The point he was making is that, despite the vast amounts spent on welfare and other spending for the poor, you see even more of the social pathologies within the black community today than you saw 40 years ago. You also see more of these pathologies in other ethnic groups, too.
As long as our society fails to acknowledge that a group with an average IQ of 85 will be poorer and more criminal than a group with an average IQ of 100 or even that easily identifiable groups differ on average in IQ people will always look for explanations. The left has hit on "racism", as illustrated by J. Wright. The right talks about how the culture of the 85 IQ group is maladapted; Occam's Beard argues well for the cultural impact on this thread.

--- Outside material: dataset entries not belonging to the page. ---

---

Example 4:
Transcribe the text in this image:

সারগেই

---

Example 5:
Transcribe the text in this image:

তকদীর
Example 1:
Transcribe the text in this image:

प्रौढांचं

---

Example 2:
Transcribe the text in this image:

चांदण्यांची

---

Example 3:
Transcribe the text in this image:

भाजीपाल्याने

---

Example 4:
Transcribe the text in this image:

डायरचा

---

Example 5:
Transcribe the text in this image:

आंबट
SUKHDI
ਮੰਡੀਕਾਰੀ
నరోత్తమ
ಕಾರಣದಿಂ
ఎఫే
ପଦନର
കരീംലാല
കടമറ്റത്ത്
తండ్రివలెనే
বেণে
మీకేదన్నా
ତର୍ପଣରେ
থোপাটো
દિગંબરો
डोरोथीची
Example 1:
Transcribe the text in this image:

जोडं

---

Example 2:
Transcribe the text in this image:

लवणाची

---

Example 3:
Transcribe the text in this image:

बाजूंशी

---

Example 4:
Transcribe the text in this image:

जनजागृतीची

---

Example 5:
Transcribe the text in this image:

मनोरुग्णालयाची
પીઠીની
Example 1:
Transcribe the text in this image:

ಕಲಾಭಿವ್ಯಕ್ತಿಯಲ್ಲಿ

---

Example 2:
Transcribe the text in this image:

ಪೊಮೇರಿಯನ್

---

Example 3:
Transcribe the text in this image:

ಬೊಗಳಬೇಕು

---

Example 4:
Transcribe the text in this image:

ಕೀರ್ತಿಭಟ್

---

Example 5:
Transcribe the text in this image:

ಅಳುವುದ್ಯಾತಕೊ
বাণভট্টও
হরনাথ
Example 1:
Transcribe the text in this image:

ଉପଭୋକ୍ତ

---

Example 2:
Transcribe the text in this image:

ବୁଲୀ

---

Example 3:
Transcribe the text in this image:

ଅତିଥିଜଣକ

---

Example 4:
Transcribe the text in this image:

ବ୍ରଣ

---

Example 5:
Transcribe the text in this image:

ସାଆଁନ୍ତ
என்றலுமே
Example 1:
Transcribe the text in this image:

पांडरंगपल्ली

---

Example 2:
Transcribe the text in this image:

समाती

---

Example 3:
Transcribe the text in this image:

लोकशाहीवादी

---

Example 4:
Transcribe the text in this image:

Racism is a funny thing; you'd think that if a society were racist against a given group that at least one of the following would be true:
1) They would be held to higher standards for college admissions or corporate employment
2) They would be more likely to be victims of crime from the group that is racist and certainly would the reverse would not be true
3) They would be less likely to default on mortgages since banks would only be willing to lend to the best risks in the discriminated group
As Sherlock Holmes said, "Once you've eliminated the likely, whatever remains, even if it is impossible, must be the truth." Or something like that.
Brooks --- You don't see the argument because you don't want to. I can't help you with that.
And I did mean billions. Thanks Yancy. I don't think any "group" should be the recipient of public tax revenue, and I don't care what their grievance is. You wrote: "What government spending do you see as specifically targeted at blacks, and how has it failed to help them?" Are you really trying to make the argument that the black community has not been the recipient of billions of dollars of direct and indirect federal and state aid over the past 40 years? Really? I have neither the time nor inclination to reserach the obvious for you.
Oh, and the public school budget that you say I benefit from -- would that be the same budget that comes DIRECTLY from my property taxes? I might also add that a large portion of my property taxes are appropriated by state mandate for redirection to lower income school disricts. Please don't preach to me about who gets what and who's paying for it.